Is the higher cost of newer HCV regimens going to introduce socioeconomic and ethical considerations in the treatment of HCV and also, how do you think that the treatment of populations with limited resources will be affected?

Dr. Lebovics: I think that any hepatologist you ask will say that any hepatitis C virus infected patient who has a reasonable prognosis (ie, they don’t have a comorbidity that will imminently lead to their demise) should be offered treatment for hepatitis C. Yet we see particularly for indigent populations in the United States, treatment is being limited to those patients with more advanced disease, which I think is unfortunate. And you know, in other parts of the world, access is even more severely limited. There is no question that the price of therapy is having a significant impact on access and this raises the critical ethical issue of how scarce healthcare resources are to be distributed. You can have the same discussion about access to liver transplantation or expensive oncologic treatments. Whether healthcare is a right or a privilege is an issue that society has to grapple with.

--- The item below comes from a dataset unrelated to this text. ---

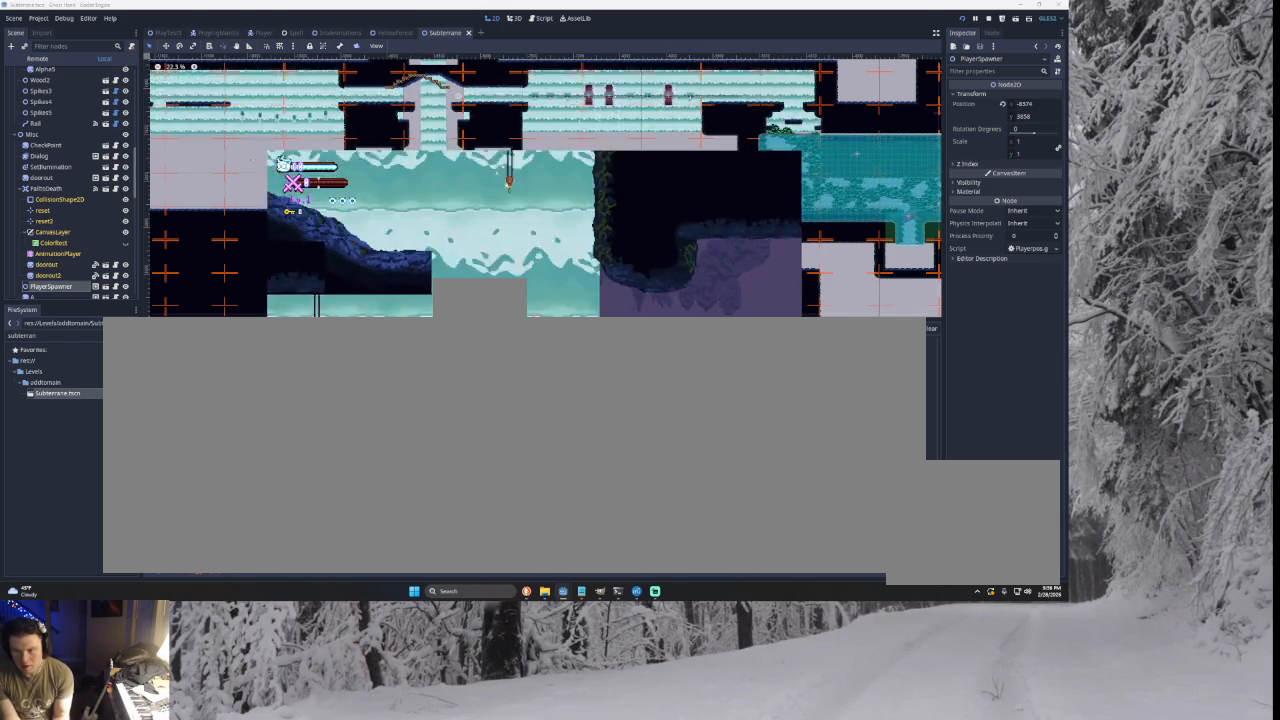
{"buttons": [], "left_stick": "right", "right_stick": "center", "events": [[67, "TRIANGLE", "up"], [133, "TRIANGLE", "down"], [500, "TRIANGLE", "up"]]}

What are your thoughts on restricting hepatitis C therapy to patients with advanced fibrosis or severe complications and/or symptoms?

Dr. Lebovics: I really think that it does not make medical sense to restrict therapy that way. Firstly, our ability to diagnose advanced fibrosis or cirrhosis is inexact, particularly by the non-invasive modalities we now use, so there may be many patients who will be falsely under-staged. We don’t know exactly when the risk of hepatocellular carcinoma will start to steeply increase, so while we’re waiting we may be exposing patients to a lifelong risk of cancer. And there’s mounting evidence of extra-hepatic ill-effects of hepatitis C in patients without significant fibrosis including cognitive effects. So I think that it’s really a “no-brainer” that anybody with hepatitis C would want to be treated. I recently asked a group of physicians at a symposium: if your family member has mild hepatitis C, would you want them to be treated? Of course, everybody said yes. I think restricting hepatitis C therapy to patients with cirrhosis is an indefensible position.

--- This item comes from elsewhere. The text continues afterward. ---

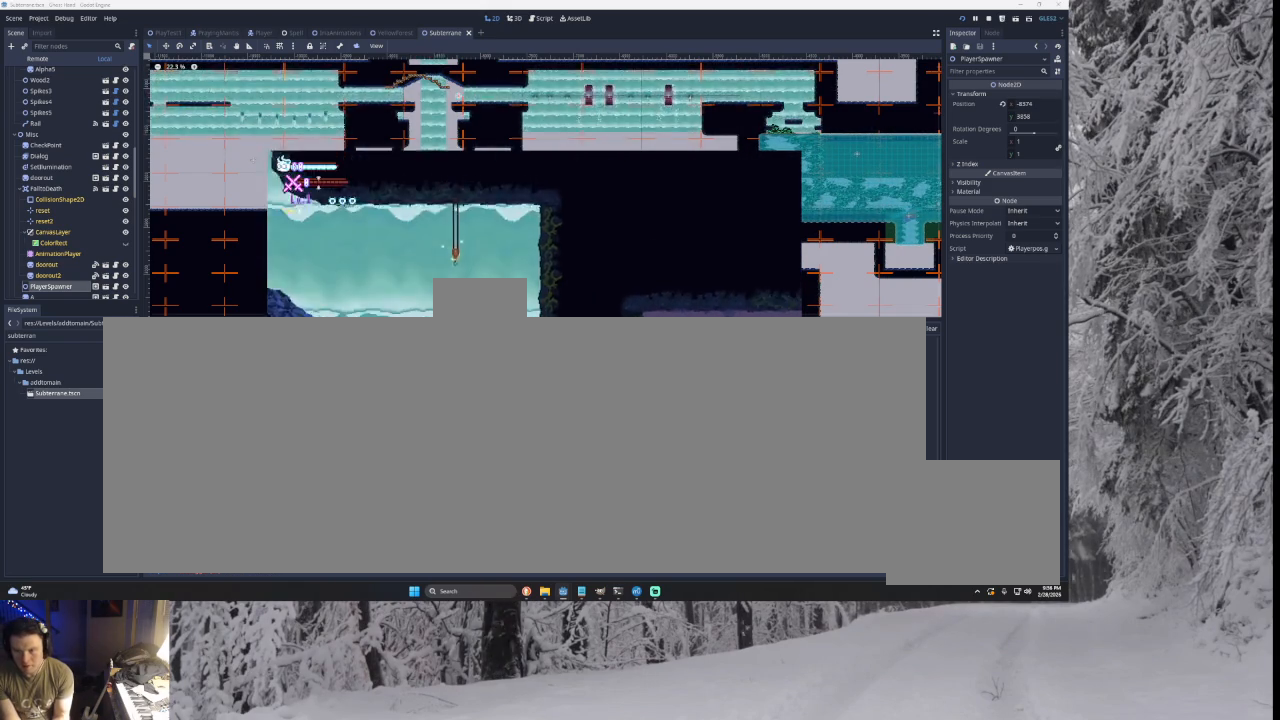
{"buttons": [], "left_stick": "left", "right_stick": "center", "events": [[33, "left_stick", "center"], [67, "TRIANGLE", "down"], [200, "left_stick", "left"], [433, "TRIANGLE", "up"]]}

For more information on ILC-EASL 2015 Hepatitis abstracts and others to be presented at The International Liver Congress™, please click here to review the Congress abstract e-book.

Dr. Edward Lebovics is the Sarah C. Upham Professor of Gastroenterology at New York Medical College in Valhalla, New York.

Dr. Lebovics currently serves as the Director of the College’s Sarah C. Upham Division of Gastroenterology and Hepatobiliary Diseases. He is Chief of the Section of Gastroenterology and Hepatobiliary Diseases at Westchester Medical Center, which has become a leading liver transplant center. He has directed the College’s gastroenterology fellowship training program since 1997. Dr. Lebovics also serves on the Medical Advisory Boards of the New York Chapters of the American Liver Foundation and Crohn’s and Colitis Foundation of America.

Dr. Lebovics’ clinical expertise and research have made significant contributions in the fields of gastrointestinal and liver disease. His special interests include advanced therapeutic endoscopy, hepatitis C virus infection, chronic liver diseases, and inflammatory bowel disease. He has authored numerous articles and book chapters and delivered many invited lectures.

His achievements have been recognized by a Certificate of Special Congressional Recognition and by election to Fellowship at the American College of Physicians, American College of Gastroenterology and American Gastroenterological Association. He has been frequently listed amongst “Top Doctors” by New York Magazine and various other publications. Medical students and residents have also recognized his commitment to teaching through Excellence in Teaching Awards.